= WHAT YOU NEED TO DO =
- 1) In the article below on executive bonuses and redundancy payouts, which bank took over ABN AMRO in 2008?
- 2) Carry on the article about executive bonuses and redundancy payouts from the point where it stops.
## start EXCERPT PROVIDED
Executive bonuses and redundancy payouts – Avoiding policy pitfalls

Articles Written by Jan Dransfield (Partner), Lisa Franzini

Employers need to take care when dealing with any promises or representations about the application of company policies, particularly where discretionary incentives or redundancy payments are involved. Two recent appeal decisions show how former employees can sue on promises about bonuses and redundancy payments made to encourage executives to stay on during a merger/takeover.

Overview

The recent decisions of the NSW Court of Appeal in McKeith v Royal Bank of Scotland Group PLC; Royal Bank of Scotland Group PLC v James [2016] NSWCA 36 and Full Federal Court in Westpac Banking Corporation v Wittenberg [2016] FCAFC 33 are a timely reminder for employers about the risk of employment policies and other representations giving rise to breach of contract claims. In the first case, two former bank executives successfully sued RBS for six figure redundancy payments arising under a “closed” policy.  The executives successfully maintained that the policy had become contractually binding as a result of assurances made during a takeover process.

McKeith v Royal Bank of Scotland Group PLC; Royal Bank of Scotland Group PLC v James [2016] NSWCA 36 (9 March 2016)

Two former bank executives have had some success seeking payments under a “closed” redundancy policy that applied at ABN AMRO before the bank was taken over by RBS. 

In March 2015, the NSW Supreme Court granted Mr James over $3 million in damages for redundancy pay, a bonus and interest after the former bank director was retrenched when RBS took over ABN AMRO in 2008. Meanwhile, his colleague, Mr McKeith, was unsuccessful at the initial trial. On appeal, both executives were awarded an average of $400,000 each for redundancy pay; however, Mr McKeith lost his appeal for a $2.5 million bonus.

The NSW Court of Appeal held that RBS had “guaranteed” that it would continue to apply the ABN AMRO redundancy policy to employees affected by the ABN AMRO takeover to encourage staff to remain with the bank. This created a contract between RBS and the executives that they would receive a redundancy payment under the 'closed' redundancy policy if their employment was terminated in consideration of their continuing employment with the bank.
## end EXCERPT PROVIDED
## start LISTED RECORDS
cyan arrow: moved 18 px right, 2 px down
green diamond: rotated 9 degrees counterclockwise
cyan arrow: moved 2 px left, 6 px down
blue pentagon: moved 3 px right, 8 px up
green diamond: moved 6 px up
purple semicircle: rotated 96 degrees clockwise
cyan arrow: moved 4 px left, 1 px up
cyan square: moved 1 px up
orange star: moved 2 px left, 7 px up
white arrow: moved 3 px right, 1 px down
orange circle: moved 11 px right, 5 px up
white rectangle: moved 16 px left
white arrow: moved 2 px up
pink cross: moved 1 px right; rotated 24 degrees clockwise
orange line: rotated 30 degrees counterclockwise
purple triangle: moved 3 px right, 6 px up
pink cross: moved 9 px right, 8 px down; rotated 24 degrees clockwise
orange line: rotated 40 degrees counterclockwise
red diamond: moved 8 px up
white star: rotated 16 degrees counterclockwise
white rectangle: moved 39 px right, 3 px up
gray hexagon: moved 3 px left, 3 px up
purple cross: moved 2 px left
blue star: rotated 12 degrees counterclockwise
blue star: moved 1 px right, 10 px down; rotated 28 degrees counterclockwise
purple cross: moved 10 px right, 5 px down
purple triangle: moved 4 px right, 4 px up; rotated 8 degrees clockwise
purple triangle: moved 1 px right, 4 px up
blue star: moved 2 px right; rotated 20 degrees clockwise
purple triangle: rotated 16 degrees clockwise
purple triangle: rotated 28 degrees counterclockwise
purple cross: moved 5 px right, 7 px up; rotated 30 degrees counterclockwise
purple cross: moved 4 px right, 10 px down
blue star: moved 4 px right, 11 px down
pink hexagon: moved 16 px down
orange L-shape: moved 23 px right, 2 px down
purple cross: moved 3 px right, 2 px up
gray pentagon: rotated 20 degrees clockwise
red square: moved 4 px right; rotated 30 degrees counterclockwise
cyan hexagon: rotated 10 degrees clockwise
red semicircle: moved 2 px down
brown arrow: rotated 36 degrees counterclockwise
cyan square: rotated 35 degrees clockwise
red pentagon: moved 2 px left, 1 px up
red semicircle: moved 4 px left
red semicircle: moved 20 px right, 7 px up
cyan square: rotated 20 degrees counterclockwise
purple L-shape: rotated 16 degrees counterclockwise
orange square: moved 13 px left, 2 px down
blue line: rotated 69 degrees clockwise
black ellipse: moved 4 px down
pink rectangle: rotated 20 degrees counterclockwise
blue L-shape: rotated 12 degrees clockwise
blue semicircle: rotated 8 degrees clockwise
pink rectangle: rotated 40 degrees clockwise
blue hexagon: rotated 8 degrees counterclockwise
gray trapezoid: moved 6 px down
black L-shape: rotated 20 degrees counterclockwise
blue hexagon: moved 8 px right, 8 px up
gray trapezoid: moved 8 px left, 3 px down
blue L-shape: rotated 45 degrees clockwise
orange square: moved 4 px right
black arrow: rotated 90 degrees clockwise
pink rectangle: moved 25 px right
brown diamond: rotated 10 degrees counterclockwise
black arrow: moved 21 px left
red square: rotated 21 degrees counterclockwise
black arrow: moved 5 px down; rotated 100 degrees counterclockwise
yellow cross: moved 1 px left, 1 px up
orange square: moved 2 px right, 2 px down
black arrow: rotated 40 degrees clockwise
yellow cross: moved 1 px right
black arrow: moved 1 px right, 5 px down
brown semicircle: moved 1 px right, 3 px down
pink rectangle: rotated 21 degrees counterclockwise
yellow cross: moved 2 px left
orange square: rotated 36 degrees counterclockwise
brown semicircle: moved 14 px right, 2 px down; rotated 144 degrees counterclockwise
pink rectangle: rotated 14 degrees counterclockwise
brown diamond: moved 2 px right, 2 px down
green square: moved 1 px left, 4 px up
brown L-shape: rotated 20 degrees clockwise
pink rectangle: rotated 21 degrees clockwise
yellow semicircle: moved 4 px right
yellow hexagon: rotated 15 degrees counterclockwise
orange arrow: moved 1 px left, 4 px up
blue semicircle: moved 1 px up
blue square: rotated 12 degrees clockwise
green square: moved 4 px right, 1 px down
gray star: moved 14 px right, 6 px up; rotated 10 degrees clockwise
## end LISTED RECORDS
= ANSWERS PER TASK =
- 1) RBS (Royal Bank of Scotland Group PLC).

- 2)
While the NSW Court of Appeal overturned the finding that the redundancy policy had been incorporated into the executives’ employment contracts, the statements and assurances (largely made by ABN AMRO through communication packages to staff during the sale process) created an intention and contractual commitment for the redundancy policy to apply in the event that redundancies occurred. The fact that the policy was not accessible to the employees did not undermine its enforceability.

This decision emphasises the importance of carefully managing all communications to employees during a sale process to control the nature of assurances made to staff to encourage them to stay. In particular, care should be given to all verbal and written representations about the application of policies to ensure they are not promissory in nature or intended to have contractual effect. This is especially the case with policies that govern incentive or severance payments. 

Westpac Banking Corporation v Wittenberg [2016] FCAFC 33 (14 March 2016)

This decision involved seven former St George Bank managers who brought proceedings against Westpac seeking a retention bonus. The managers claimed the bonus was promised to them if they stayed in their jobs during a merger with Westpac.

The incentive had been set up to retain key employees in the lead up to the merger. However, the incentive was not paid by St George because the target was not achieved. The managers claimed “they could have done better elsewhere” had they not been misled about the incentive and stayed with St George. However, as the managers were unable to prove that they had suffered any loss by staying with the bank instead of pursuing alternative employment, the full Federal Court was unable to award the executives damages for any alleged misrepresentation.

Interestingly, the Full Federal Court was critical of the managers who pursued multiple, but contradictory, claims. The Full Federal Court found it was inconsistent to assert a contract as a source of a legal entitlement for a breach of contract claim as well as a source of loss for a misrepresentation claim.

While the appeal was largely dismissed, one of the managers was awarded $60,000 (plus interest) in lieu of notice that he should have received on termination.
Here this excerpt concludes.